___ MATERIAL PROVIDED ___
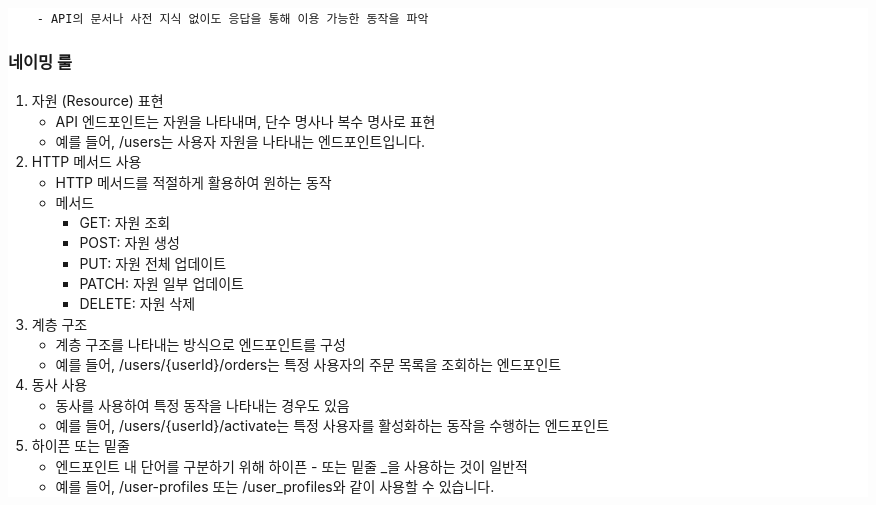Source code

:         - API의 문서나 사전 지식 없이도 응답을 통해 이용 가능한 동작을 파악

### 네이밍 룰
1. 자원 (Resource) 표현
    - API 엔드포인트는 자원을 나타내며, 단수 명사나 복수 명사로 표현
    - 예를 들어, /users는 사용자 자원을 나타내는 엔드포인트입니다.
1. HTTP 메서드 사용
    - HTTP 메서드를 적절하게 활용하여 원하는 동작
    - 메서드
        - GET: 자원 조회
        - POST: 자원 생성
        - PUT: 자원 전체 업데이트
        - PATCH: 자원 일부 업데이트
        - DELETE: 자원 삭제
1. 계층 구조
    - 계층 구조를 나타내는 방식으로 엔드포인트를 구성
    - 예를 들어, /users/{userId}/orders는 특정 사용자의 주문 목록을 조회하는 엔드포인트
1. 동사 사용
    - 동사를 사용하여 특정 동작을 나타내는 경우도 있음
    - 예를 들어, /users/{userId}/activate는 특정 사용자를 활성화하는 동작을 수행하는 엔드포인트
1. 하이픈 또는 밑줄
    - 엔드포인트 내 단어를 구분하기 위해 하이픈 - 또는 밑줄 _을 사용하는 것이 일반적
    - 예를 들어, /user-profiles 또는 /user_profiles와 같이 사용할 수 있습니다.
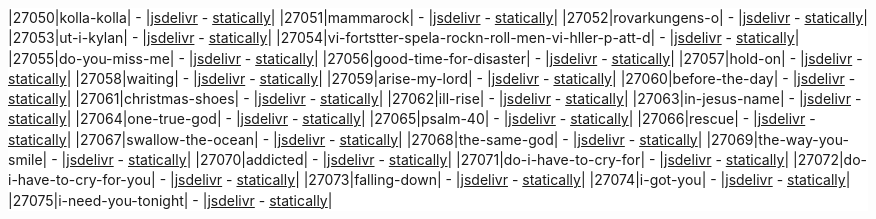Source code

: |27050|kolla-kolla| - |[jsdelivr](https://cdn.jsdelivr.net/gh/dbchord/c6-1-3/25001-30000/27001-27500/kolla-kolla.png) - [statically](https://cdn.statically.io/gh/dbchord/c6-1-3/i/25001-30000/27001-27500/kolla-kolla.png)|
|27051|mammarock| - |[jsdelivr](https://cdn.jsdelivr.net/gh/dbchord/c6-1-3/25001-30000/27001-27500/mammarock.png) - [statically](https://cdn.statically.io/gh/dbchord/c6-1-3/i/25001-30000/27001-27500/mammarock.png)|
|27052|rovarkungens-o| - |[jsdelivr](https://cdn.jsdelivr.net/gh/dbchord/c6-1-3/25001-30000/27001-27500/rovarkungens-o.png) - [statically](https://cdn.statically.io/gh/dbchord/c6-1-3/i/25001-30000/27001-27500/rovarkungens-o.png)|
|27053|ut-i-kylan| - |[jsdelivr](https://cdn.jsdelivr.net/gh/dbchord/c6-1-3/25001-30000/27001-27500/ut-i-kylan.png) - [statically](https://cdn.statically.io/gh/dbchord/c6-1-3/i/25001-30000/27001-27500/ut-i-kylan.png)|
|27054|vi-fortstter-spela-rockn-roll-men-vi-hller-p-att-d| - |[jsdelivr](https://cdn.jsdelivr.net/gh/dbchord/c6-1-3/25001-30000/27001-27500/vi-fortstter-spela-rockn-roll-men-vi-hller-p-att-d.png) - [statically](https://cdn.statically.io/gh/dbchord/c6-1-3/i/25001-30000/27001-27500/vi-fortstter-spela-rockn-roll-men-vi-hller-p-att-d.png)|
|27055|do-you-miss-me| - |[jsdelivr](https://cdn.jsdelivr.net/gh/dbchord/c6-1-3/25001-30000/27001-27500/do-you-miss-me.png) - [statically](https://cdn.statically.io/gh/dbchord/c6-1-3/i/25001-30000/27001-27500/do-you-miss-me.png)|
|27056|good-time-for-disaster| - |[jsdelivr](https://cdn.jsdelivr.net/gh/dbchord/c6-1-3/25001-30000/27001-27500/good-time-for-disaster.png) - [statically](https://cdn.statically.io/gh/dbchord/c6-1-3/i/25001-30000/27001-27500/good-time-for-disaster.png)|
|27057|hold-on| - |[jsdelivr](https://cdn.jsdelivr.net/gh/dbchord/c6-1-3/25001-30000/27001-27500/hold-on.png) - [statically](https://cdn.statically.io/gh/dbchord/c6-1-3/i/25001-30000/27001-27500/hold-on.png)|
|27058|waiting| - |[jsdelivr](https://cdn.jsdelivr.net/gh/dbchord/c6-1-3/25001-30000/27001-27500/waiting.png) - [statically](https://cdn.statically.io/gh/dbchord/c6-1-3/i/25001-30000/27001-27500/waiting.png)|
|27059|arise-my-lord| - |[jsdelivr](https://cdn.jsdelivr.net/gh/dbchord/c6-1-3/25001-30000/27001-27500/arise-my-lord.png) - [statically](https://cdn.statically.io/gh/dbchord/c6-1-3/i/25001-30000/27001-27500/arise-my-lord.png)|
|27060|before-the-day| - |[jsdelivr](https://cdn.jsdelivr.net/gh/dbchord/c6-1-3/25001-30000/27001-27500/before-the-day.png) - [statically](https://cdn.statically.io/gh/dbchord/c6-1-3/i/25001-30000/27001-27500/before-the-day.png)|
|27061|christmas-shoes| - |[jsdelivr](https://cdn.jsdelivr.net/gh/dbchord/c6-1-3/25001-30000/27001-27500/christmas-shoes.png) - [statically](https://cdn.statically.io/gh/dbchord/c6-1-3/i/25001-30000/27001-27500/christmas-shoes.png)|
|27062|ill-rise| - |[jsdelivr](https://cdn.jsdelivr.net/gh/dbchord/c6-1-3/25001-30000/27001-27500/ill-rise.png) - [statically](https://cdn.statically.io/gh/dbchord/c6-1-3/i/25001-30000/27001-27500/ill-rise.png)|
|27063|in-jesus-name| - |[jsdelivr](https://cdn.jsdelivr.net/gh/dbchord/c6-1-3/25001-30000/27001-27500/in-jesus-name.png) - [statically](https://cdn.statically.io/gh/dbchord/c6-1-3/i/25001-30000/27001-27500/in-jesus-name.png)|
|27064|one-true-god| - |[jsdelivr](https://cdn.jsdelivr.net/gh/dbchord/c6-1-3/25001-30000/27001-27500/one-true-god.png) - [statically](https://cdn.statically.io/gh/dbchord/c6-1-3/i/25001-30000/27001-27500/one-true-god.png)|
|27065|psalm-40| - |[jsdelivr](https://cdn.jsdelivr.net/gh/dbchord/c6-1-3/25001-30000/27001-27500/psalm-40.png) - [statically](https://cdn.statically.io/gh/dbchord/c6-1-3/i/25001-30000/27001-27500/psalm-40.png)|
|27066|rescue| - |[jsdelivr](https://cdn.jsdelivr.net/gh/dbchord/c6-1-3/25001-30000/27001-27500/rescue.png) - [statically](https://cdn.statically.io/gh/dbchord/c6-1-3/i/25001-30000/27001-27500/rescue.png)|
|27067|swallow-the-ocean| - |[jsdelivr](https://cdn.jsdelivr.net/gh/dbchord/c6-1-3/25001-30000/27001-27500/swallow-the-ocean.png) - [statically](https://cdn.statically.io/gh/dbchord/c6-1-3/i/25001-30000/27001-27500/swallow-the-ocean.png)|
|27068|the-same-god| - |[jsdelivr](https://cdn.jsdelivr.net/gh/dbchord/c6-1-3/25001-30000/27001-27500/the-same-god.png) - [statically](https://cdn.statically.io/gh/dbchord/c6-1-3/i/25001-30000/27001-27500/the-same-god.png)|
|27069|the-way-you-smile| - |[jsdelivr](https://cdn.jsdelivr.net/gh/dbchord/c6-1-3/25001-30000/27001-27500/the-way-you-smile.png) - [statically](https://cdn.statically.io/gh/dbchord/c6-1-3/i/25001-30000/27001-27500/the-way-you-smile.png)|
|27070|addicted| - |[jsdelivr](https://cdn.jsdelivr.net/gh/dbchord/c6-1-3/25001-30000/27001-27500/addicted.png) - [statically](https://cdn.statically.io/gh/dbchord/c6-1-3/i/25001-30000/27001-27500/addicted.png)|
|27071|do-i-have-to-cry-for| - |[jsdelivr](https://cdn.jsdelivr.net/gh/dbchord/c6-1-3/25001-30000/27001-27500/do-i-have-to-cry-for.png) - [statically](https://cdn.statically.io/gh/dbchord/c6-1-3/i/25001-30000/27001-27500/do-i-have-to-cry-for.png)|
|27072|do-i-have-to-cry-for-you| - |[jsdelivr](https://cdn.jsdelivr.net/gh/dbchord/c6-1-3/25001-30000/27001-27500/do-i-have-to-cry-for-you.png) - [statically](https://cdn.statically.io/gh/dbchord/c6-1-3/i/25001-30000/27001-27500/do-i-have-to-cry-for-you.png)|
|27073|falling-down| - |[jsdelivr](https://cdn.jsdelivr.net/gh/dbchord/c6-1-3/25001-30000/27001-27500/falling-down.png) - [statically](https://cdn.statically.io/gh/dbchord/c6-1-3/i/25001-30000/27001-27500/falling-down.png)|
|27074|i-got-you| - |[jsdelivr](https://cdn.jsdelivr.net/gh/dbchord/c6-1-3/25001-30000/27001-27500/i-got-you.png) - [statically](https://cdn.statically.io/gh/dbchord/c6-1-3/i/25001-30000/27001-27500/i-got-you.png)|
|27075|i-need-you-tonight| - |[jsdelivr](https://cdn.jsdelivr.net/gh/dbchord/c6-1-3/25001-30000/27001-27500/i-need-you-tonight.png) - [statically](https://cdn.statically.io/gh/dbchord/c6-1-3/i/25001-30000/27001-27500/i-need-you-tonight.png)|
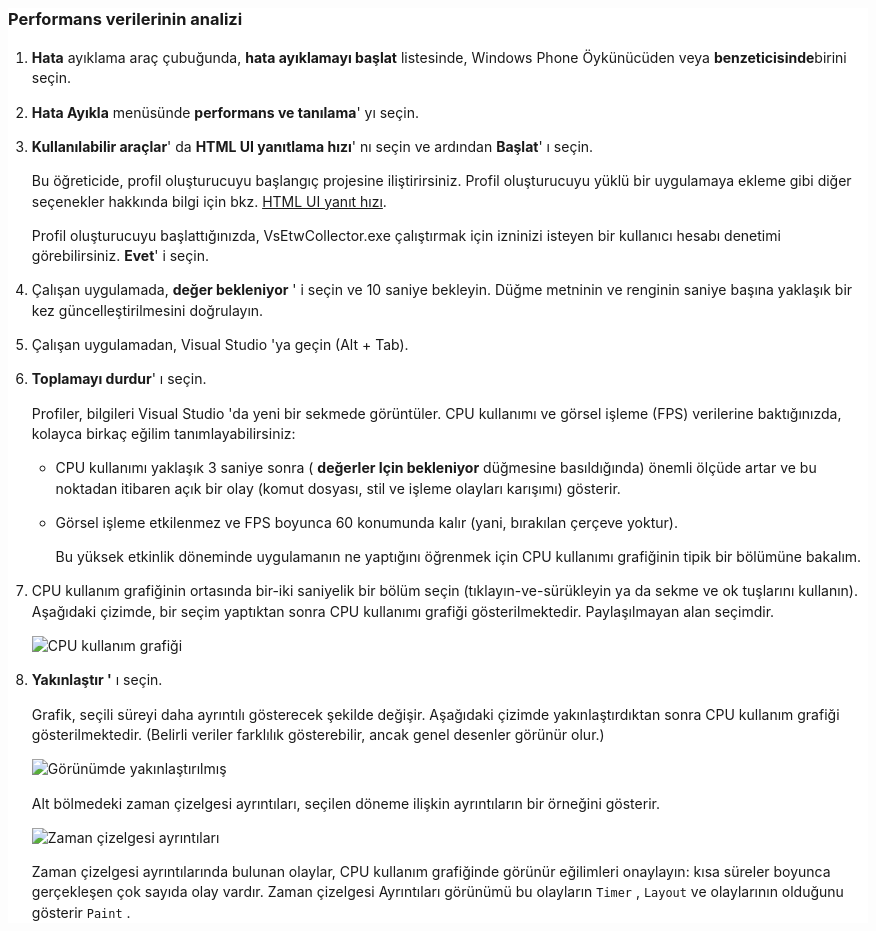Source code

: ### <a name="analyzing-performance-data"></a>Performans verilerinin analizi  
  
1. **Hata** ayıklama araç çubuğunda, **hata ayıklamayı başlat** listesinde, Windows Phone Öykünücüden veya **benzeticisinde**birini seçin.  
  
2. **Hata Ayıkla** menüsünde **performans ve tanılama**' yı seçin.  
  
3. **Kullanılabilir araçlar**' da **HTML UI yanıtlama hızı**' nı seçin ve ardından **Başlat**' ı seçin.  
  
    Bu öğreticide, profil oluşturucuyu başlangıç projesine iliştirirsiniz. Profil oluşturucuyu yüklü bir uygulamaya ekleme gibi diğer seçenekler hakkında bilgi için bkz. [HTML UI yanıt hızı](../profiling/html-ui-responsiveness.md).  
  
    Profil oluşturucuyu başlattığınızda, VsEtwCollector.exe çalıştırmak için izninizi isteyen bir kullanıcı hesabı denetimi görebilirsiniz. **Evet**' i seçin.  
  
4. Çalışan uygulamada, **değer bekleniyor** ' i seçin ve 10 saniye bekleyin. Düğme metninin ve renginin saniye başına yaklaşık bir kez güncelleştirilmesini doğrulayın.  
  
5. Çalışan uygulamadan, Visual Studio 'ya geçin (Alt + Tab).  
  
6. **Toplamayı durdur**' ı seçin.  
  
    Profiler, bilgileri Visual Studio 'da yeni bir sekmede görüntüler. CPU kullanımı ve görsel işleme (FPS) verilerine baktığınızda, kolayca birkaç eğilim tanımlayabilirsiniz:  
  
   - CPU kullanımı yaklaşık 3 saniye sonra ( **değerler Için bekleniyor** düğmesine basıldığında) önemli ölçüde artar ve bu noktadan itibaren açık bir olay (komut dosyası, stil ve işleme olayları karışımı) gösterir.  
  
   - Görsel işleme etkilenmez ve FPS boyunca 60 konumunda kalır (yani, bırakılan çerçeve yoktur).  
  
     Bu yüksek etkinlik döneminde uygulamanın ne yaptığını öğrenmek için CPU kullanımı grafiğinin tipik bir bölümüne bakalım.  
  
7. CPU kullanım grafiğinin ortasında bir-iki saniyelik bir bölüm seçin (tıklayın-ve-sürükleyin ya da sekme ve ok tuşlarını kullanın). Aşağıdaki çizimde, bir seçim yaptıktan sonra CPU kullanımı grafiği gösterilmektedir. Paylaşılmayan alan seçimdir.  
  
    ![CPU kullanım grafiği](../profiling/media/js-htmlviz-app-cpu.png "JS_HTMLViz_App_CPU")  
  
8. **Yakınlaştır '** ı seçin.  
  
    Grafik, seçili süreyi daha ayrıntılı gösterecek şekilde değişir. Aşağıdaki çizimde yakınlaştırdıktan sonra CPU kullanım grafiği gösterilmektedir. (Belirli veriler farklılık gösterebilir, ancak genel desenler görünür olur.)  
  
    ![Görünümde yakınlaştırılmış](../profiling/media/js-htmlviz-app-zoom.png "JS_HTMLViz_App_Zoom")  
  
    Alt bölmedeki zaman çizelgesi ayrıntıları, seçilen döneme ilişkin ayrıntıların bir örneğini gösterir.  
  
    ![Zaman çizelgesi ayrıntıları](../profiling/media/js-htmlviz-app-details.png "JS_HTMLViz_App_Details")  
  
    Zaman çizelgesi ayrıntılarında bulunan olaylar, CPU kullanım grafiğinde görünür eğilimleri onaylayın: kısa süreler boyunca gerçekleşen çok sayıda olay vardır. Zaman çizelgesi Ayrıntıları görünümü bu olayların `Timer` , `Layout` ve olaylarının olduğunu gösterir `Paint` .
___
* _PROBLEM TO SOLVE_
Rewrite only the part of the listing that starts with the line containing "2. **Hata Ayıkla**" and ends with the line containing "Bu öğreticide, profil", changing "Kullanılabilir araçlar" to "Mevcut araçlar" and leaving everything else unchanged.

* _ANSWER BOX_
2. **Hata Ayıkla** menüsünde **performans ve tanılama**' yı seçin.  
  
3. **Mevcut araçlar**' da **HTML UI yanıtlama hızı**' nı seçin ve ardından **Başlat**' ı seçin.  
  
    Bu öğreticide, profil oluşturucuyu başlangıç projesine iliştirirsiniz. Profil oluşturucuyu yüklü bir uygulamaya ekleme gibi diğer seçenekler hakkında bilgi için bkz. [HTML UI yanıt hızı](../profiling/html-ui-responsiveness.md).  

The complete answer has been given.